Lake Eufalas Postspawn Bass
THOSE POST SPAWN BASS OF
LAKE EUFAULA (Walter F. George Reservoir)
After fishing this massive, Chattahoochee River Impoundment, situated on the Alabama / Georgia border, for over 40 years, it kinda grows on you. Memories of hundreds of spring time fishing trips of years past, always dance in your head. Especially as you ready yourself (and of course all along the road), as you again make the long, but much anticipated drive, from Birmingham to Lake Eufaula.
Especially those memories created during the exciting, traditionally, topwater month of May (and often, even more so, as it gets hot on into early summer). Trips, fishing for and catching bass up to (or over) 10 pounds. Trips, never to be forgotten, just like one recently.

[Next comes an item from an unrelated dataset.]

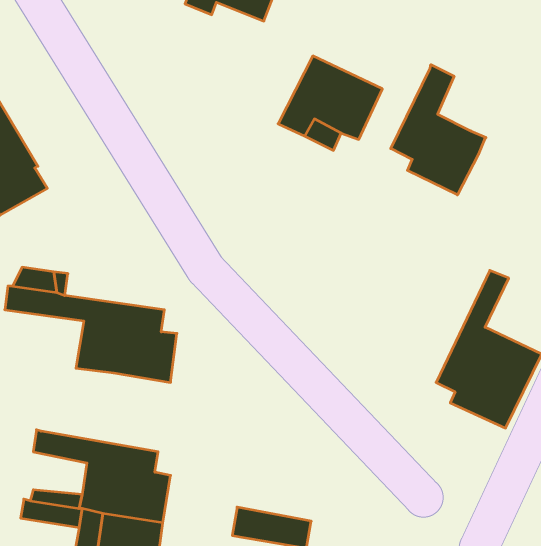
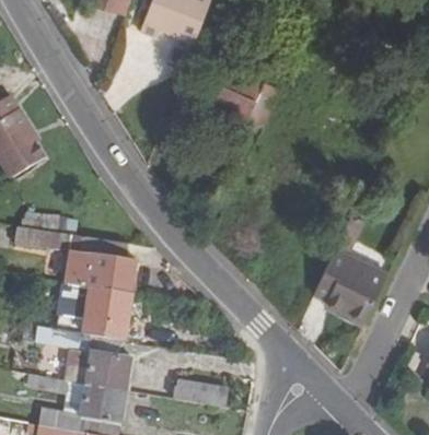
building: [391,65,486,195] -> none
building: none -> [40,286,130,341]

As I loaded up my fishing equipment and headed out the door I glanced at one of those dozen largemouth bass on my den wall. This one, weighing 9 pounds and 11 ounces, was caught the same week as this week, in mid May, many years ago. It was among a half dozen bass, weighing from 7-10 pounds, bass I've caught and had mounted over the years. Since then, I've caught and released two bass over 10 pounds on this lake and I do not mount bass any more. But the memory of that "topwater explosion" that day, is what keeps me coming back to Lake Eufaula for more.
Arriving at the lake, you always cross over many feeder creeks as you enter and leave the town of Eufaula. Not to my surprise, all the creeks were high and very muddy from the previous week's heavy rains. I met some clients in town, hoping to show them the brighter side of fishing for bass in a flooded lake, during late Spring.

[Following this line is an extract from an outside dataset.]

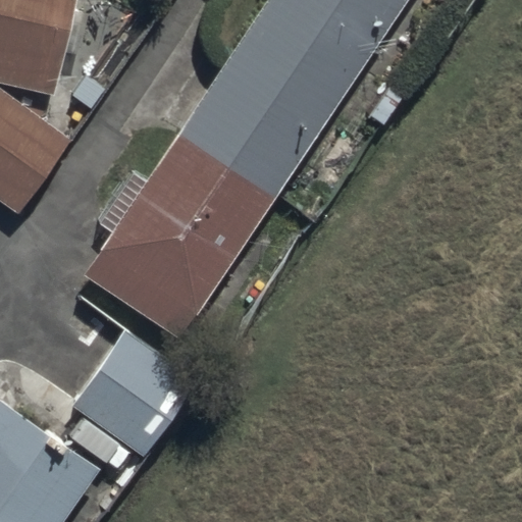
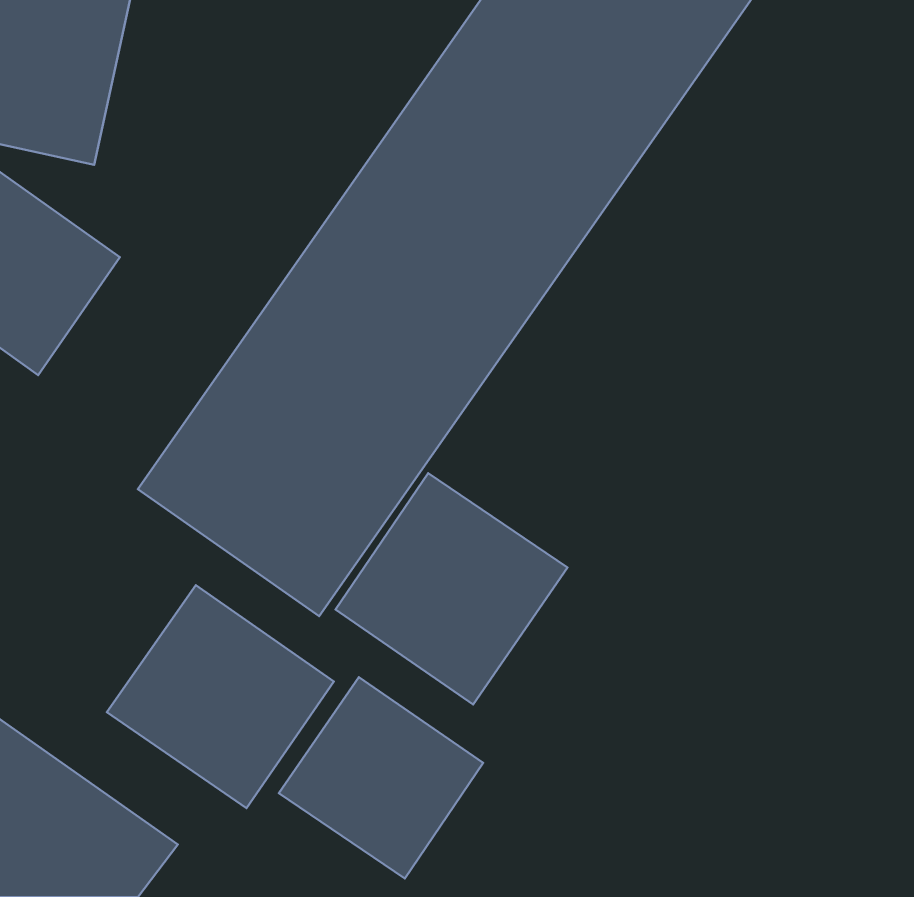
building: none -> [336,473,567,704]
building: none -> [279,677,483,878]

So, after we met I continued south of town, to a place far from town, a place my father and I had fished since 1963, when the lake had opened. I knew this spot would more than likely (I hoped) not be as muddy, since it was situated on the lakes lower end. Although famed creeks along the way looked bad and had me wondering. Cowikee Creek, Barbour Creek, Thomas Mill Creek and others, all showed very disappointing muddy water.
But to my delight, near the dam, creeks like Hardridge Creek on the Alabama side and even Pataula Creek on the Georgia side of the lakes lower end, were already clearing and the main lake showed only stained water. Great conditions, for post spawn bass feeding in high, lightly stained water, now flooding the new growing grass along the banks of the lake's normally full pool shoreline. My spirits were immediately lifted as I (and I'm sure, the clients that had been following me) arrived at the launch, 25 miles from town.
We quickly loaded the boat, rigged some topwater lures, weedless lures, and others, to fish in and around the flooded shallows. As we headed out the creek, I observed the flooded weedy shallows, in anticipation of some Big Bass action...and this day (like many others in the past) during flooded conditions, was not discouraging in any way.
Only a little over one month ago, Lake Eufaula had been brought up, from being down for winter pool about 3-4 feet, but was still below normal full pool levels, down about one foot. Not all that unusual on this lake in mid April, a lake often dropped in anticipation of heavy spring rains, rains that have flooded the lake in the past. It gave the weeds along the high and dry banks, time to grow even thicker, weeds that would soon be flooded and full of predator and prey, right now in mid May.
To our advantage, the new growing weeds, (mostly now under water 1-2 feet) along the lakes 70 plus miles of very fishy water, held tremendous numbers of bass that day. Big Bass, that had moved shallow, feeding heavily under cloudy, rainy skies, cooperating on every cast to the flooded shallows, as we fished around flooded buck brush, weeds, and other wood cover.
With the lakes fast rising waters, in the last few days, we hit it perfectly that day, as we caught bass after bass and ended the day with over 40 landed bass, among 3 anglers, including a beauty weighing 8 1/2 pounds that struck a spinnerbait in 2 feet of water at 3 p.m. that evening. The biggest bass, that young man from North Carolina, visiting Lake Eufaula for the second time, had ever caught.
Like me, (many years ago), unknown to him at the time, he now had the first bass of a long career, fishing Lake Eufaula, going on the wall of his den. There are some fish, you just don't preach about catch and release.